An agreement was made with the Musée Grévin in Paris to present the Pantomimes Lumineuses, with special music by Gaston Paulin, and stunning poster artwork by Jules Chéret.

On 28 October 1892 there was a première - the first animated pictures shown publicly on a screen by means of long transparent bands of images.

Setting up the apparatus behind a translucent screen, Reynaud apparently gave most of the presentations himself, deftly manipulating the picture bands to and fro to extend the sequences, creating a twelve- or fifteen- minute performance from the 500 frames of Pauvre Pierrot, (right, and below left).

Two other early subjects were Clown et ses chiens (500 frames) and Un bon boc (700 frames). After a break during 1894, the Théatre Optique opened with new subjects, Un reveau coin de feu and Autour d'une cabine.  

In 1896 the clowns Footit and Chocolat performed a sketch, Guillaume Tell, for the Photo- scénographe cine camera, and the resulting images were cut up, hand-coloured, and mounted as horizontal bands for the Théatre Optique. Reynaud also filmed actor Galipaux in Le prémiere cigare (shown in 1897) on an improved camera. The following year conventional films, shown on a Demeny Chronophotographe, were mixed with the 'Pantomimes Lumineuses'.

Reynaud experimented unsuccessfully with an oscillating-mirror projector in an attempt to update his presentation technique, but the battle with the competition of the Cinématographe and its imitators, with their constantly changing programmes, was finally lost, and the last show took place on 28 February 1900.

Many thousands of visitors
to the Cabinet Fantastique
at the Musée Grévin
enjoyed Reynaud's
Luminous Shadows

L o i c  D e r r i e n

The images were painted on gelatine squares fastened between
leather bands, with holes in metal strips between the pictures
engaging in pins on the revolving wheel, so that each picture
was aligned with a facet of the mirror drum. This was the first
commercial use of the perforations that were to be so important
for successful cinematography. The figures were projected onto a
background from a separate magic lantern slide.

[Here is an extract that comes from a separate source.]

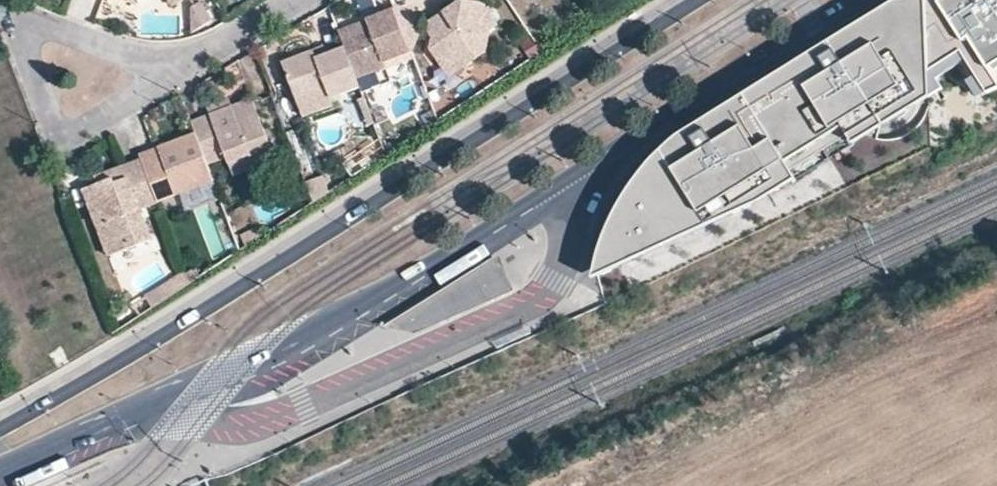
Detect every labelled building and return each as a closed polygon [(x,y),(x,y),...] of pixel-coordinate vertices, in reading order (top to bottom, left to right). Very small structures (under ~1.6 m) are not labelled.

From 1903 to 1907 Reynaud worked on a device for viewing short stereoscopic sequences of movement, the Stéreo Cinéma, which resembled a double praxiniscope arranged vertically, but it was not viable. Before his death in January 1918, in a fit of depression, he smashed the Théatre Optique mechanism and threw all but two of his picture bands into the River Seine. Reproductions of the two bands Pauvre Pierrot and Autour d'une Cabine - are today still being shown, and represent the only surviving examples of his public screen motion picture work.